**Text shown**
-------------------------
The 2018 election was the first election year Gen Z played a real role in. As a result of this newfound voting power, anyone can make themselves heard on an issue that affects them.

That power can be used beyond the polls because lawmakers now want to hear from us. In conversations other students and I have had with lawmakers in recent years, it is apparent they are eager to hear our perspectives on issues and that our point of view definitely influences their decisions.

Of course, this is not the case for all lawmakers; but I would say the majority are willing to at least sit down and listen to us.

As we head into the 2020 election, there will be plenty of candidates roaming the nation talking to anyone who listens. So far, it looks like a whole lot of the people they’ll want to talk to are college students.

This legislative session in Austin has seen many bills filed that directly affect UTA students. House Bill 375 would require designated polling places on college campuses. Senate Bill 212 would require university employees to report sexual misconduct on campus.

This has given UTA students and others from across the state the opportunity to go to the capitol to talk to lawmakers, provide testimony regarding bills and even help write legislation.
-------------------------
Extend the text on college students speaking with lawmakers, picking up right after its final sentence. The entries come from a separate source with no connection to the text.

**Information shown**
-------------------------
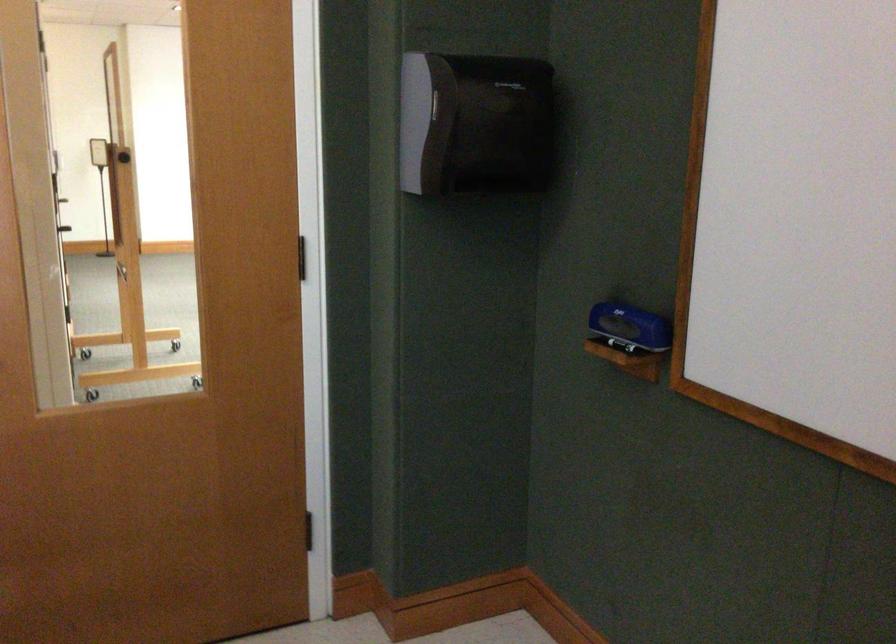
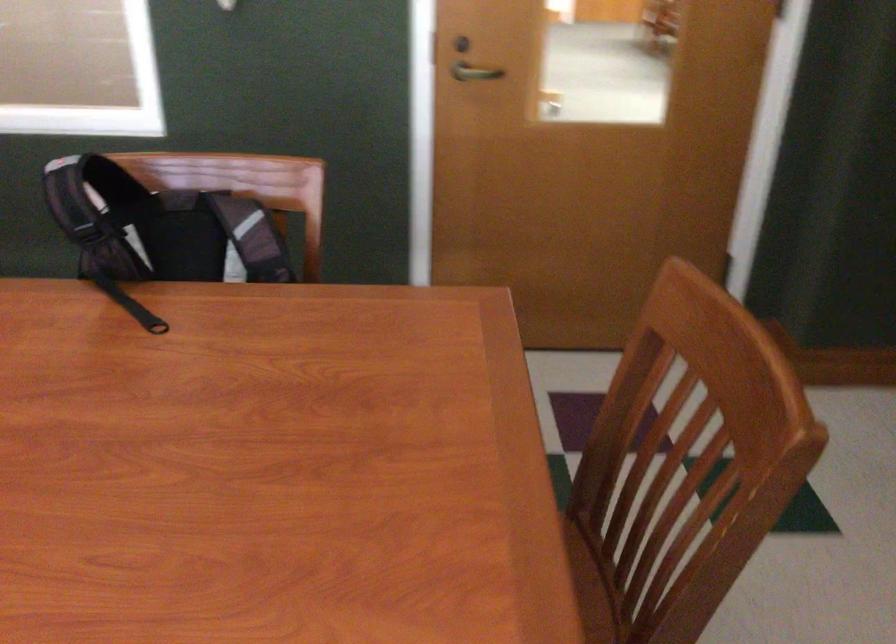
Which direction would the cameraman need to move to produce the second image?

The movement direction of the cameraman is left, backward.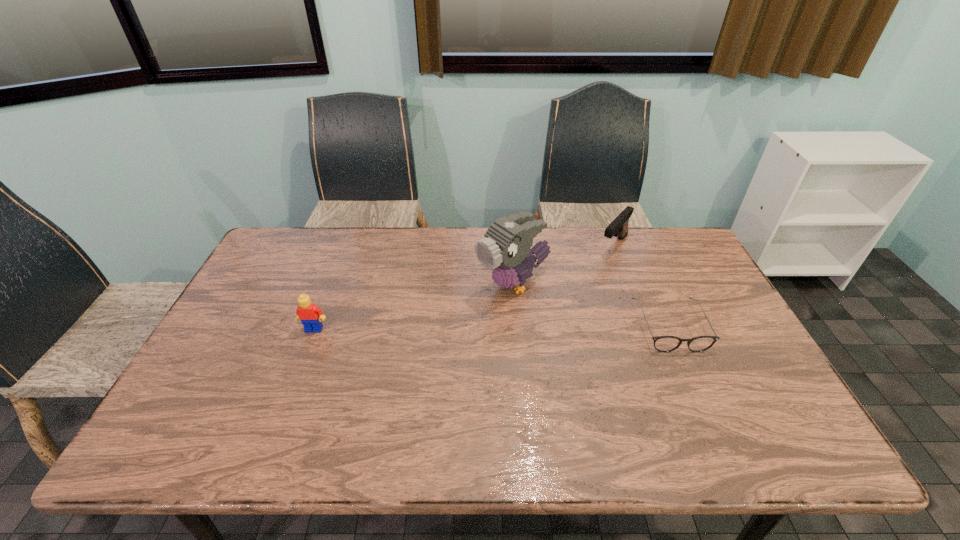
Where is `free spot between the spectacles and the bird`? free spot between the spectacles and the bird is located at coordinates click(x=591, y=306).

The image size is (960, 540). What are the coordinates of `free area in between the spectacles and the Lego` in the screenshot? It's located at (492, 328).

I want to click on object that ranks as the third closest to the shortest object, so click(x=310, y=315).

Locate which object ranks in proximity to the farthest object. Please provide its 2D coordinates. Your answer should be formatted as a tuple, i.e. [(x, y)], where the tuple contains the x and y coordinates of a point satisfying the conditions above.

[(506, 249)]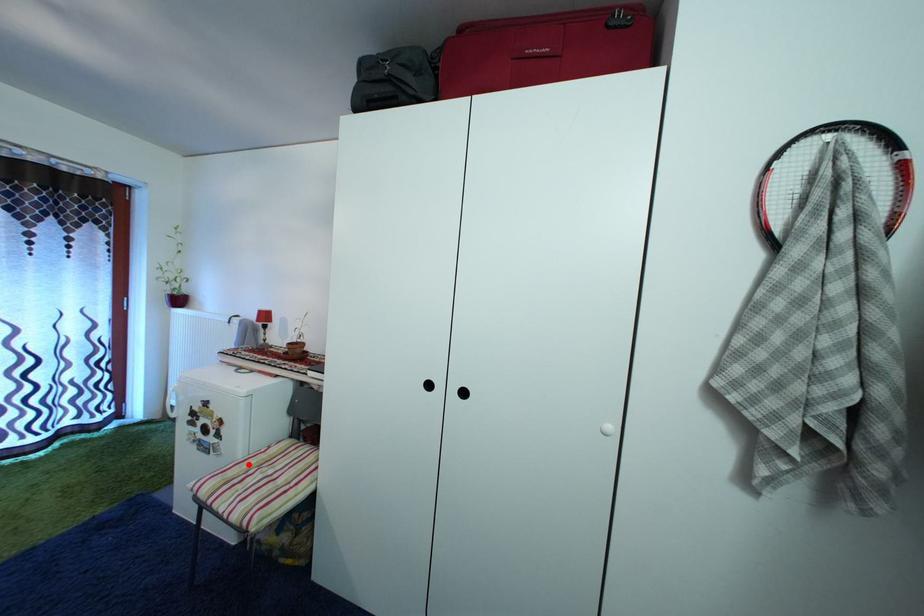
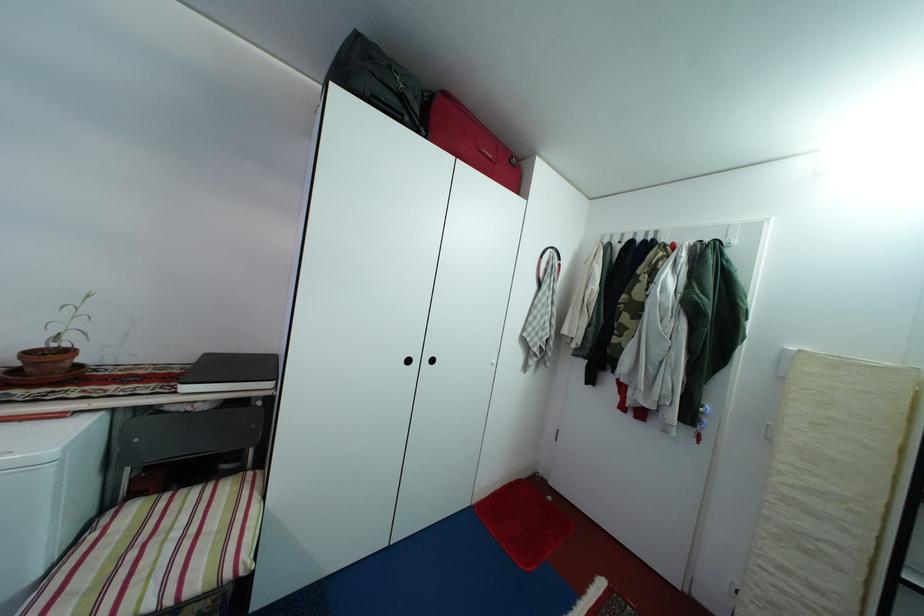
Find the pixel in the second image that matches the highlighted location in the first image.

(47, 581)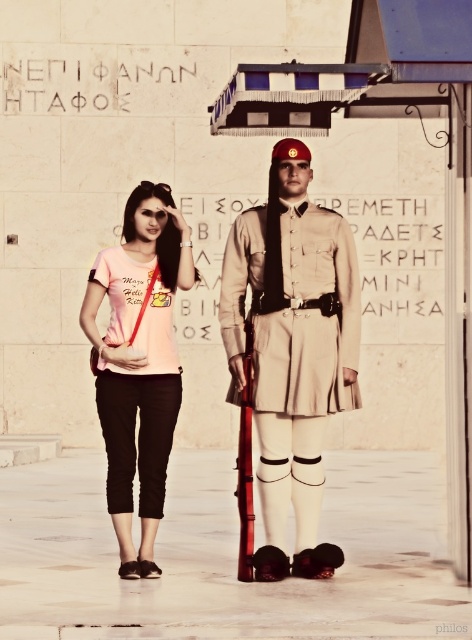
You are a photographer trying to capture both the khaki uniform at center and the light beige fabric uniform at center in a single frame. Which uniform should you focus on to ensure both are in the frame without cropping?

The khaki uniform at center is thinner than the light beige fabric uniform at center, so focusing on the khaki uniform at center would allow both to fit in the frame as it takes up less space.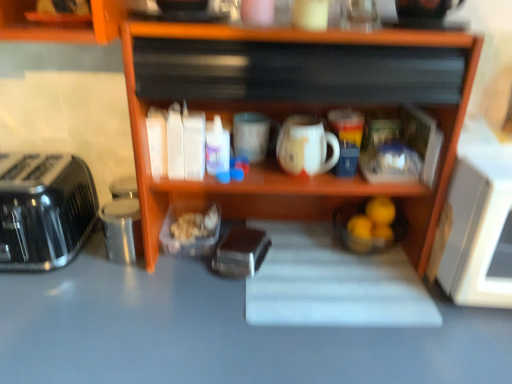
-------------------------
**Result of the exercise**
Rallies held at the capitol, like the Women’s March and March for Our Lives, have been a platform for young people to make their voices heard.

It won’t be long before our generation begins to enter office and I’m hopeful that, with background and experience in student advocacy, those emerging leaders will be better because of it.

If you have an issue near and dear to you and wish to make a difference but don’t know how, I encourage you to seek out one of the many advocacy groups at UTA.

If there isn’t a group that represents you, or does not do so enough, go ahead and start your own. To start a student organization, you will need an adviser and at least 10 members, including a few officers, to get started. If you want to know more, the Student Organizations office in the University Center is the place to start.